The author does not address the significant environmental and social costs of mining, particularly in the context of U.S. mining expansion. In fact, the author does not mention the word environment or ecosystem once, which is surprising. China’s monopoly on critical minerals did not emerge by accident—it was built through aggressive state planning under its communist regime, allowing it to exploit both its own environment and that of other nations in pursuit of resource dominance. While it’s true that mining’s externalities were bound to occur somewhere, the sheer scale and severity of environmental degradation caused by China’s extraction and processing industries cannot be understated. The question remains: Is the U.S. willing to pay that price, or will it continue outsourcing the damage while scrambling for supply, perhaps hoping to innovate out of this challenge (recycling, non-rare earth magnets, etc.) over the next two decades?
And, while advocating for infrastructure investment, Baskaran largely ignores the environmental and human rights challenges associated with expanding global mining operations, particularly in conflict-prone areas like the DRC (opens in a new tab). And what about domestic mining? The author seems to assume the supremacy of foreign sources instead of discussing how the U.S. could expand domestic mining and processing capacity (e.g., investing in rare earth separation technologies or reopening closed mines).
Baskaran misses another pathway altogether that Rare Earth Exchanges has suggested to President Trump (if his folks read this news site). POTUS should fly over to Beijing and make a creative deal. One that he is uniquely positioned to do. Secure a decade’s worth of access at fair, stable prices while the U.S., in exchange, offers key access to the economy for investment and growth. In fact, the other day, Trump explained that the U.S. was open to business with China, which is a smart position. While Trump’s creative deal-making secures rare earth supply for a decade, true resilience can ensue as, in parallel, an industrial policy can be implemented over a decade-long period. An emphasis on technological transformation would be front and center (e.g., using non-rare earth magnets, recycling, and the like). That would help Trump transcend the current situation and, frankly, come out looking sort of heroic.

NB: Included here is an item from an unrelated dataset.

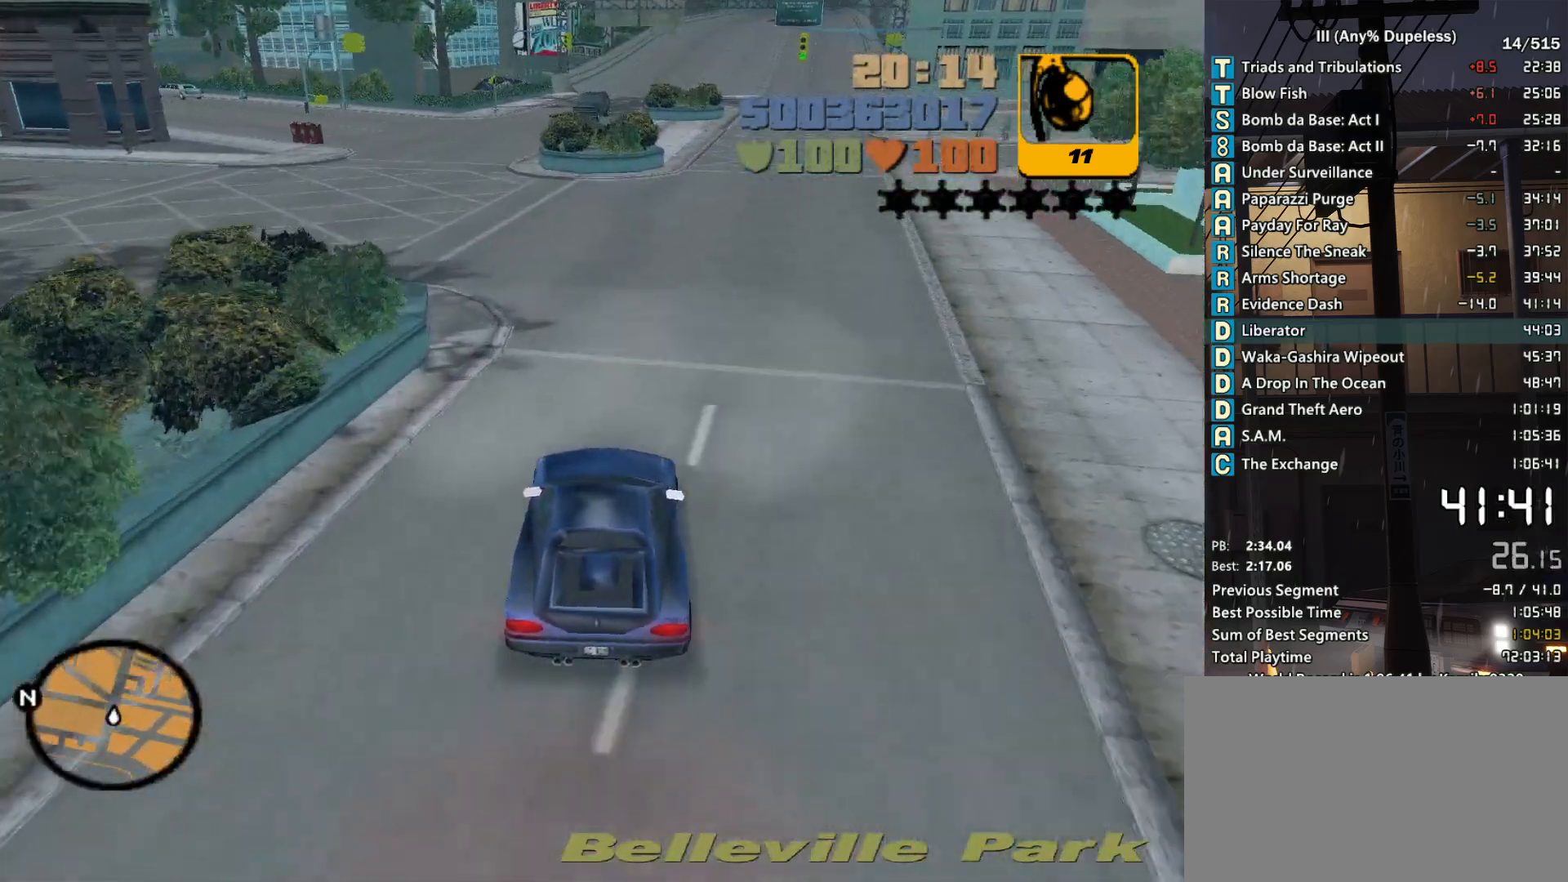
{"keys": ["w"], "mouse": [], "events": [[16, "a", "up"], [166, "a", "down"], [300, "a", "up"]]}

To conclude, in the New York Times, Baskaran delivers a compelling but incomplete argument: the U.S. must get serious about minerals diplomacy if it hopes to compete with China’s stranglehold on critical resources. But grand deals alone—like Trump’s Ukraine gambit—will achieve little unless backed by serious investment, risk mitigation, and infrastructure development. The author skirts some key, highly controversial issues (the dark stuff associated with critical mineral policy) but correctly directs the reader to better understand the crux of the problem.
Without a comprehensive long-term industrial strategy, short-term dealmaking—of the kind only Trump can orchestrate—and technological disruption as key pillars of what Rare Earth Exchanges calls industrial policy, America’s mineral ambitions risk becoming little more than hollow geopolitical posturing with no real impact on supply chain security.